Michaux remarks that the banks of the Indian River, a small stream in Delaware, are the northern boundary of the deciduous Cypress. He says it occupies an area of more than fifteen hundred miles. The largest trees are found in the swamps that contain a deep, miry soil, with a surface of vegetable mould, renewed every year by floods. Some of these trees are “one hundred and twenty feet in height, and from twenty-five to forty feet in circumference at the conical base, which, at the surface of the earth, is always three or four times as large as the continued diameter of the trunk. In felling them the negroes are obliged to raise themselves upon scaffolds five or six feet from the ground. The base is usually hollow for three quarters of its bulk.” The conical protuberances for which this tree is remarkable come from the roots of the largest trees, particularly of those in very wet soils. “They are,” says Michaux, “commonly from eighteen to twenty-four inches in height, and sometimes from four to five feet in thickness. They are always hollow, smooth on the surface, and covered with a reddish bark like the roots, which they resemble also in the softness of their wood. They exhibit no signs of vegetation, and I have never succeeded in obtaining shoots by wounding their surface and covering them with earth. No cause can be assigned for their existence. They are peculiar to the Cypress, and begin to appear when it is twenty or twenty-five feet in height. They are made use of only by the negroes for beehives.”

The leaves of the Cypress seem like pinnate leaves, with two rows of leaflets. Their tint is of a light and very bright green, which gives the tree a liveliness, when in full foliage, that is displayed but by few other trees. But as the foliage is deciduous, and as the branches in its native swamps are covered by long tresses of black moss, when it has shed its leaves nothing in nature can present a more gloomy appearance. In a dense wood, the foliage is very thin, giving rise to the name of the Bald Cypress, so that it is only on the outside of the forest that the tree can be considered beautiful. Its spray is of as fine a texture as the leaves. When the tree is young it is pyramidal, but the old trees are invariably flattened at the top.

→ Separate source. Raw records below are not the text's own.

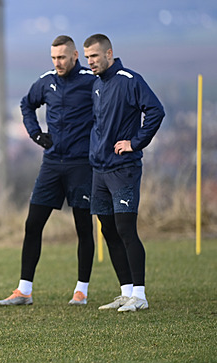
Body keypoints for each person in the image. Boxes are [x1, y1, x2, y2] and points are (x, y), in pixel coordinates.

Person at [0, 35, 96, 307]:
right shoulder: (46, 81)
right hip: (52, 164)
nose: (57, 63)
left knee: (83, 227)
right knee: (32, 225)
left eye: (62, 57)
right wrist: (35, 134)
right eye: (53, 58)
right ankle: (24, 290)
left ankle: (81, 290)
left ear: (76, 55)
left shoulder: (91, 80)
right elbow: (26, 105)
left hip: (81, 165)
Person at [82, 34, 165, 312]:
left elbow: (155, 111)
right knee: (108, 230)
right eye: (87, 57)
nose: (90, 62)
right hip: (99, 170)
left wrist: (135, 143)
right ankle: (126, 292)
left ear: (109, 53)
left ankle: (140, 296)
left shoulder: (131, 80)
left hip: (124, 170)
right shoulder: (96, 86)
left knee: (126, 229)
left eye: (94, 56)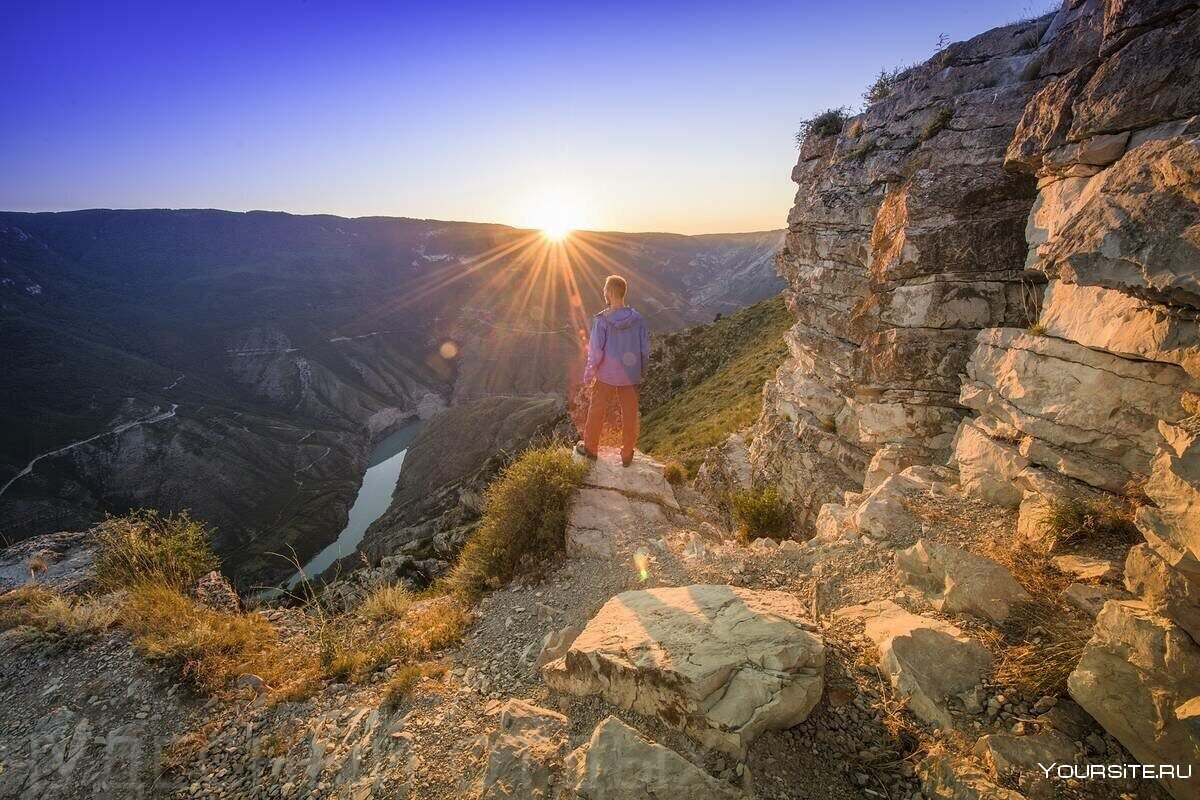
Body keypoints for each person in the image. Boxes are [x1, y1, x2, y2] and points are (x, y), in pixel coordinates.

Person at [575, 274, 650, 468]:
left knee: (597, 410)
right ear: (623, 292)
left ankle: (591, 449)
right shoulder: (638, 319)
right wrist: (642, 371)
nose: (603, 293)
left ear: (609, 293)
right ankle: (627, 454)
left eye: (604, 290)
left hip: (606, 374)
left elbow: (596, 352)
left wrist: (589, 374)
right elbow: (644, 350)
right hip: (630, 374)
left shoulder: (602, 321)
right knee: (630, 413)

The wood of this tree, though soft, is very durable, fine grained, and of a reddish color, and is extensively used for the same purposes for which the wood of the white pine is employed.

THE JUNIPER.

The Juniper is an historical tree, and has been the subject of many interesting traditions,—supposed by the ancients to yield a shade that was injurious to human life; the emblem of faith, because its heart is always sound; the bearer of fruit regarded as a panacea for all diseases, and a magic charm which was thrown on the funeral pile to protect the spirit of the dead from evil, and bound with the leaves to propitiate the deities by their incense. It is not improbable that the superstitious notions respecting the power of its fruit to heal diseases gave origin to the use of it in the manufacture of certain alcoholic liquors; and it is a remarkable fact that universal belief in its virtues as a panacea should have attached to a plant which is now used for no important medical purpose whatever save the flavoring of gin!

The Juniper, very generally called the Red Cedar, and known in many places as the Savin, is well known to all our people, and is associated with the most rugged scenery of our coast. On all our rocky hills which have been stripped of their original growth the Juniper springs up as if it found there a soil congenial to its wants. On the contrary, the soil is very poorly adapted to it, for the tree never attains a good size in these situations. Its presence there may be attributed to the birds that feed in winter upon its fruit, and scatter its seeds while in quest of dormant insects among the sods. As we journey southward, we find this tree in perfection in New Jersey and Maryland; and in all the Atlantic States south of Long Island Sound the Junipers are large and thrifty trees.